MSFS is the self-contained formal core of the Diakrisis meta-structural mathematical programme. MSFS uses only standard categorical notation ($\mathcal{F}$, $\rho$, $\mathfrak{M}$, $(\infty, n)$-Cat) and makes no reference to Diakrisis-specific primitives ($\langle!\langle \cdot \rangle!\rangle$, $\mathsf{M}$, $\alpha_\mathrm{math}$, $\sqsubset_\bullet$) or applied assemblies. Correspondence between Diakrisis theorem numbers and MSFS labels:

Diakrisis	MSFS
AFN-T (combined)	Theorem thm:afnt (§5–§6)
Five-axis absoluteness	Theorem thm:five-axis (§7)
Intensional refinement closure	Theorems thm:I-existence, thm:slice-locality (§8)
Meta-classification	Theorems thm:meta-cat, thm:meta-mult, thm:meta-stab (§9)

Citation

Sereda, M. (2026).

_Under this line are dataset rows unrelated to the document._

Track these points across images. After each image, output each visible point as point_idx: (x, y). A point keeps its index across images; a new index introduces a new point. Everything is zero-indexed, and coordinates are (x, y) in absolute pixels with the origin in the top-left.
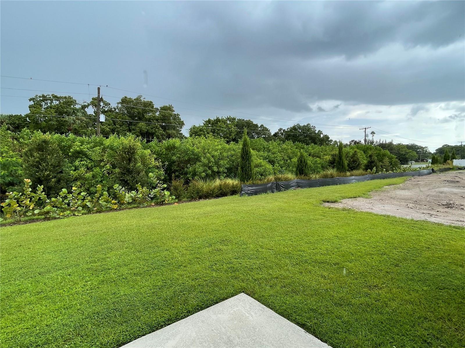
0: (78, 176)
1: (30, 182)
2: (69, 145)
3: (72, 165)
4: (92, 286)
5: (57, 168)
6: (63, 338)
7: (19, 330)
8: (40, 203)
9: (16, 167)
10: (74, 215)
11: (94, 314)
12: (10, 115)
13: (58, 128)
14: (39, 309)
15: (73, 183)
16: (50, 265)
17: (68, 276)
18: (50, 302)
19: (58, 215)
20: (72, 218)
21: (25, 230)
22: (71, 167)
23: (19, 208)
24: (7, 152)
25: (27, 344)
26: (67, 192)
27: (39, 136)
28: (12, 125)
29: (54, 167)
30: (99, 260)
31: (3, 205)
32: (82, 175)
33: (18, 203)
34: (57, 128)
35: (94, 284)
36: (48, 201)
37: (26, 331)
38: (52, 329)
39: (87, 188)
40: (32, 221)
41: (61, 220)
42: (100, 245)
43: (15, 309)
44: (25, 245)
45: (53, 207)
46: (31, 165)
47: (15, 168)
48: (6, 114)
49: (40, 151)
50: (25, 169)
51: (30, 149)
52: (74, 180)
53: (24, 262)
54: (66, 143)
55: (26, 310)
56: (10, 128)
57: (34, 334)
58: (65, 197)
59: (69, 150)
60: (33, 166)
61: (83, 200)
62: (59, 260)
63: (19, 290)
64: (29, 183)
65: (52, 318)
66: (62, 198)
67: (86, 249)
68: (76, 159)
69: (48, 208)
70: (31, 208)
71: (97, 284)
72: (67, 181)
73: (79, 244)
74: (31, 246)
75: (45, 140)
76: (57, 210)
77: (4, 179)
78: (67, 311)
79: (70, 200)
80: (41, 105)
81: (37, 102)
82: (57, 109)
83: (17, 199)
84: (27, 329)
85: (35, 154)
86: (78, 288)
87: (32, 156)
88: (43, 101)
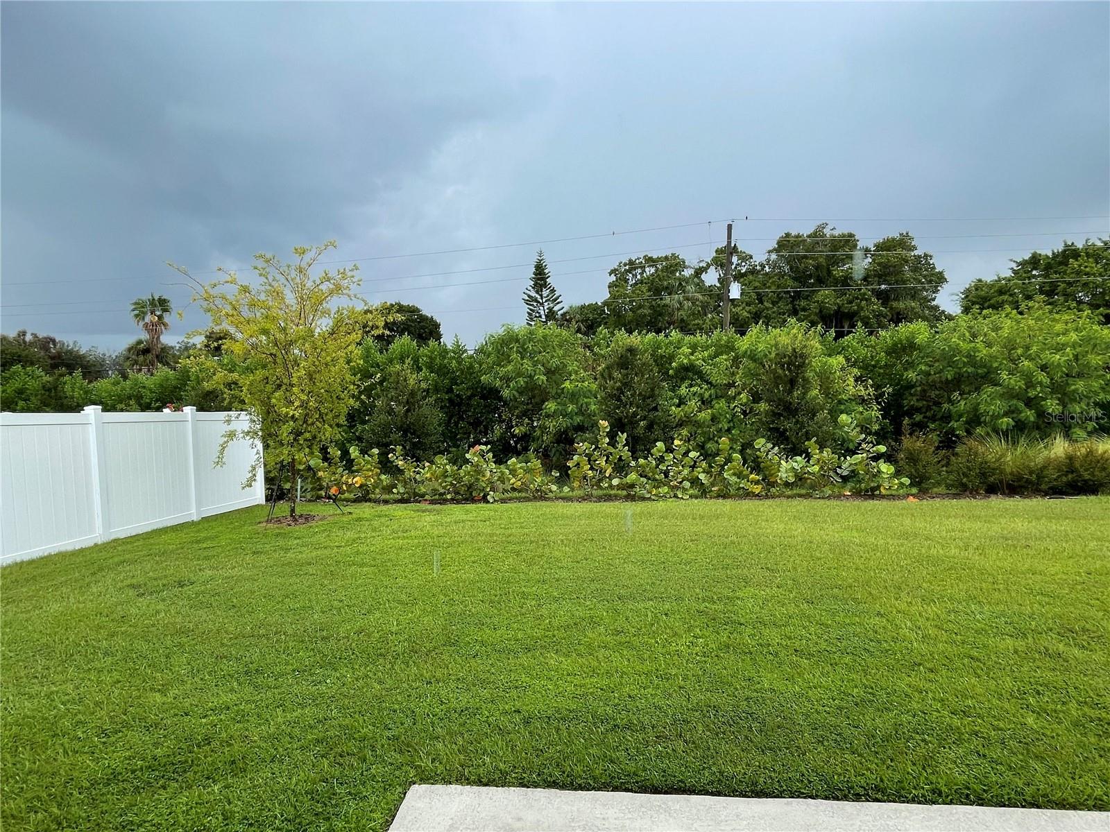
0: (685, 416)
1: (608, 425)
2: (669, 354)
3: (674, 395)
4: (705, 650)
5: (649, 401)
6: (655, 730)
7: (589, 686)
8: (621, 468)
9: (588, 397)
10: (676, 496)
11: (709, 708)
13: (653, 321)
14: (618, 661)
15: (676, 431)
16: (634, 586)
17: (663, 615)
19: (649, 493)
20: (671, 504)
21: (599, 512)
22: (673, 399)
23: (591, 472)
24: (576, 372)
25: (602, 716)
26: (664, 449)
27: (624, 339)
28: (584, 323)
29: (644, 399)
30: (721, 599)
31: (570, 464)
32: (692, 415)
33: (589, 464)
34: (651, 320)
35: (710, 646)
36: (633, 463)
37: (600, 692)
38: (638, 707)
39: (701, 442)
40: (609, 498)
41: (654, 503)
42: (723, 568)
43: (585, 649)
45: (641, 476)
46: (609, 395)
47: (585, 400)
48: (577, 305)
49: (623, 369)
50: (600, 403)
51: (608, 365)
52: (676, 425)
53: (598, 569)
54: (666, 349)
55: (601, 656)
56: (581, 329)
57: (611, 703)
58: (661, 460)
59: (670, 364)
60: (611, 396)
61: (693, 467)
62: (650, 581)
63: (590, 617)
64: (605, 427)
65: (638, 687)
66: (655, 459)
67: (696, 570)
68: (681, 382)
69: (633, 476)
70: (607, 475)
71: (715, 649)
72: (666, 426)
73: (684, 556)
74: (606, 543)
75: (631, 346)
76: (647, 484)
77: (572, 420)
78: (660, 682)
79: (668, 466)
80: (626, 281)
81: (620, 276)
82: (652, 284)
83: (589, 456)
84: (602, 689)
85: (616, 374)
86: (681, 645)
87: (611, 377)
88: (629, 271)
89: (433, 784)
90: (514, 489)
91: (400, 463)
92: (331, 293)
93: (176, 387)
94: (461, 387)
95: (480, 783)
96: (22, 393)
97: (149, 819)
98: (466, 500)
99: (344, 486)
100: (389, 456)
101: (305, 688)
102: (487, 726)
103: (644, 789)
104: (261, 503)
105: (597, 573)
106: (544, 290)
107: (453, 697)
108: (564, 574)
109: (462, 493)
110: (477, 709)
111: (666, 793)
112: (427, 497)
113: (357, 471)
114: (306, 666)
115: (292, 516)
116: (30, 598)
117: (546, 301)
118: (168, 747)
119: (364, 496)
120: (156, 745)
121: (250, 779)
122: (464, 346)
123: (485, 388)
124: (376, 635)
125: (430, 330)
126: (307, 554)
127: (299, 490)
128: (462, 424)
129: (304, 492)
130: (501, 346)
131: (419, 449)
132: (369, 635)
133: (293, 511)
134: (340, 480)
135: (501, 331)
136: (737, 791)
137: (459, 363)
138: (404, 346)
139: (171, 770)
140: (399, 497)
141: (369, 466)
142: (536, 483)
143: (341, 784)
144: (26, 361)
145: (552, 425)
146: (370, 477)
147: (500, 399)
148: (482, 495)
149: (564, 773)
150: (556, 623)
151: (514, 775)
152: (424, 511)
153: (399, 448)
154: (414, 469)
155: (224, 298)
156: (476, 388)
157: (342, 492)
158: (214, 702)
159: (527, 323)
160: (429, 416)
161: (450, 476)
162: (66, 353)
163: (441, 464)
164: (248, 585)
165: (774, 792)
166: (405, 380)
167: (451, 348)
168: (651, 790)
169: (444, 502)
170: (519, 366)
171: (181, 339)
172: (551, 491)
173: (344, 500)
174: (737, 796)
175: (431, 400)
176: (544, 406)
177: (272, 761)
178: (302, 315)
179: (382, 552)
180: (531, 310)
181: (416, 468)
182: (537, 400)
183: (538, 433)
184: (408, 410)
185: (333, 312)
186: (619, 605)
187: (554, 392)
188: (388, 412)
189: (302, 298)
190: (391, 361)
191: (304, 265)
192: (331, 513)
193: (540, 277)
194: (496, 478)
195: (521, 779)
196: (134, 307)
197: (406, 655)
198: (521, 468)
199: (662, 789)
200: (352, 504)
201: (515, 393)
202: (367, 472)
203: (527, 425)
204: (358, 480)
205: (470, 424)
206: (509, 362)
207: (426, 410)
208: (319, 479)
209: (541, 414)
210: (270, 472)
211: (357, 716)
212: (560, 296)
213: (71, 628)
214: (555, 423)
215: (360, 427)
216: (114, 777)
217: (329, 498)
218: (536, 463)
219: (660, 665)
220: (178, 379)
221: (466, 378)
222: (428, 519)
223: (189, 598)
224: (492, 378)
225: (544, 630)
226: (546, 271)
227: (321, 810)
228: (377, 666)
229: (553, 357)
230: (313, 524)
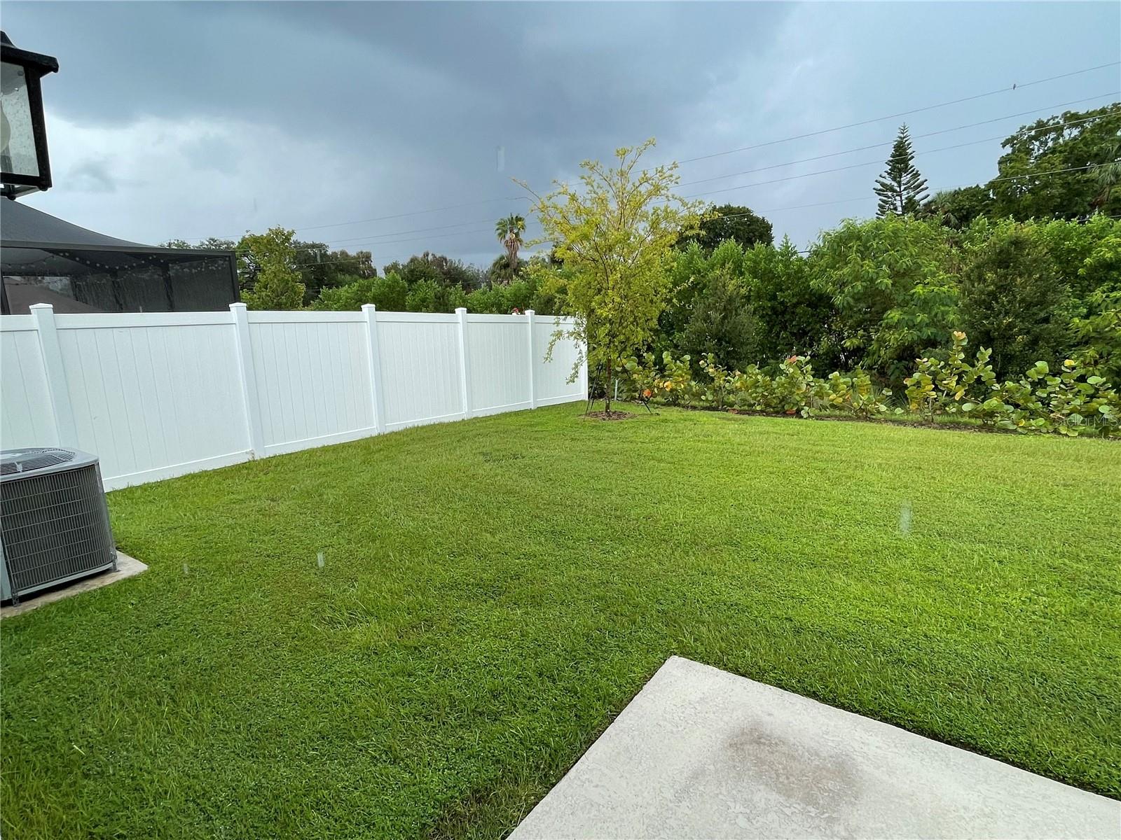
0: (1094, 331)
1: (964, 339)
2: (1083, 247)
3: (1082, 303)
4: (1048, 611)
5: (1035, 310)
6: (950, 677)
7: (878, 615)
8: (979, 390)
9: (947, 305)
10: (1056, 432)
11: (1034, 674)
12: (956, 191)
13: (1065, 203)
14: (919, 597)
15: (1075, 350)
16: (963, 525)
17: (996, 563)
18: (943, 596)
19: (1014, 424)
20: (1047, 440)
21: (937, 440)
22: (1076, 307)
23: (934, 393)
24: (933, 274)
25: (885, 646)
26: (1047, 370)
27: (1009, 227)
28: (956, 214)
29: (1029, 306)
30: (1091, 558)
31: (907, 382)
32: (1107, 329)
33: (934, 383)
34: (1061, 203)
35: (1056, 608)
36: (997, 386)
37: (889, 623)
38: (933, 648)
39: (1116, 367)
40: (956, 426)
41: (1020, 436)
42: (1106, 523)
43: (882, 578)
44: (928, 470)
45: (1007, 403)
46: (976, 302)
47: (942, 308)
48: (949, 190)
49: (1000, 268)
50: (962, 312)
51: (978, 263)
52: (1078, 343)
53: (918, 500)
54: (1078, 240)
55: (899, 588)
56: (950, 222)
57: (900, 637)
58: (1041, 383)
59: (1082, 261)
60: (979, 303)
61: (1092, 397)
62: (987, 522)
63: (896, 547)
64: (961, 340)
65: (940, 629)
66: (1031, 383)
67: (1061, 520)
68: (1097, 284)
69: (993, 402)
70: (957, 398)
71: (1063, 612)
72: (1059, 344)
73: (1047, 501)
74: (936, 474)
75: (1017, 238)
76: (1013, 412)
77: (921, 332)
78: (972, 631)
79: (1051, 393)
80: (1029, 152)
81: (1019, 146)
82: (1071, 153)
83: (934, 374)
84: (892, 621)
85: (989, 276)
86: (1014, 598)
87: (981, 278)
88: (1036, 138)
89: (691, 660)
90: (833, 406)
91: (711, 370)
92: (650, 195)
93: (526, 297)
94: (786, 293)
95: (736, 671)
96: (425, 302)
97: (473, 620)
98: (777, 413)
99: (656, 390)
100: (700, 363)
101: (597, 554)
102: (755, 624)
103: (920, 731)
104: (584, 399)
105: (916, 503)
106: (904, 175)
107: (725, 591)
108: (873, 499)
109: (773, 405)
110: (747, 607)
111: (948, 743)
112: (736, 407)
113: (669, 376)
114: (599, 537)
115: (606, 412)
116: (420, 452)
117: (905, 189)
118: (491, 574)
119: (674, 401)
120: (484, 570)
121: (544, 613)
122: (794, 247)
123: (814, 295)
124: (662, 522)
125: (760, 233)
126: (615, 445)
127: (616, 390)
128: (783, 334)
129: (621, 392)
130: (838, 246)
131: (733, 358)
132: (656, 522)
133: (608, 407)
134: (652, 383)
135: (840, 228)
136: (1051, 772)
137: (787, 267)
138: (728, 250)
139: (491, 591)
140: (705, 404)
141: (680, 372)
142: (861, 402)
143: (613, 636)
144: (427, 276)
145: (893, 338)
146: (680, 382)
147: (831, 306)
148: (795, 409)
149: (827, 687)
150: (853, 545)
151: (772, 675)
152: (729, 420)
153: (711, 355)
154: (724, 378)
155: (556, 208)
156: (804, 295)
157: (654, 395)
158: (526, 549)
159: (877, 218)
160: (746, 325)
161: (762, 387)
162: (453, 270)
163: (753, 374)
164: (564, 465)
165: (1109, 791)
166: (724, 286)
167: (779, 250)
168: (929, 734)
169: (754, 413)
170: (857, 267)
171: (533, 254)
172: (879, 412)
173: (655, 403)
174: (1050, 777)
175: (751, 307)
176: (885, 316)
177: (562, 604)
178: (623, 220)
179: (681, 452)
180: (883, 201)
181: (726, 377)
182: (877, 308)
183: (874, 346)
184: (724, 318)
185: (650, 214)
186: (937, 541)
187: (900, 299)
188: (704, 320)
189: (622, 202)
190: (712, 267)
191: (625, 168)
192: (642, 412)
193: (900, 160)
194: (813, 392)
195: (779, 680)
196: (497, 227)
197: (687, 545)
198: (844, 383)
199: (944, 737)
200: (662, 407)
201: (851, 300)
202: (678, 378)
203: (861, 337)
204: (669, 385)
205: (793, 334)
206: (846, 264)
207: (743, 317)
208: (634, 381)
209: (881, 325)
210: (593, 372)
211: (634, 586)
212: (926, 180)
213: (441, 477)
214: (897, 336)
215: (677, 335)
216: (455, 586)
217: (642, 400)
218: (863, 379)
219: (977, 614)
220: (528, 289)
221: (792, 283)
222: (731, 427)
223: (520, 468)
224: (824, 283)
225: (837, 550)
226: (909, 151)
227: (592, 651)
228: (659, 549)
229: (903, 255)
230: (624, 420)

The Moduli Space of Formal Systems: Classification,
Stabilization, and a No-Go Theorem for Absolute Foundations.

BibTeX:

@misc{sereda2026msfs,
  author = {Sereda, Max},
  title  = {The Moduli Space of Formal Systems: Classification,
            Stabilization, and a No-Go Theorem for Absolute Foundations},
  year   = {2026}
}

Licence

• Paper content (paper-en/, paper-ru/): Creative Commons Attribution 4.0 International (CC BY 4.0). See LICENSE.
• Build scripts (scripts/): MIT License. See LICENSE §B.

CC BY 4.0 is the standard arXiv/Zenodo-compatible licence for open-access mathematical work. Both licences permit redistribution and modification with attribution.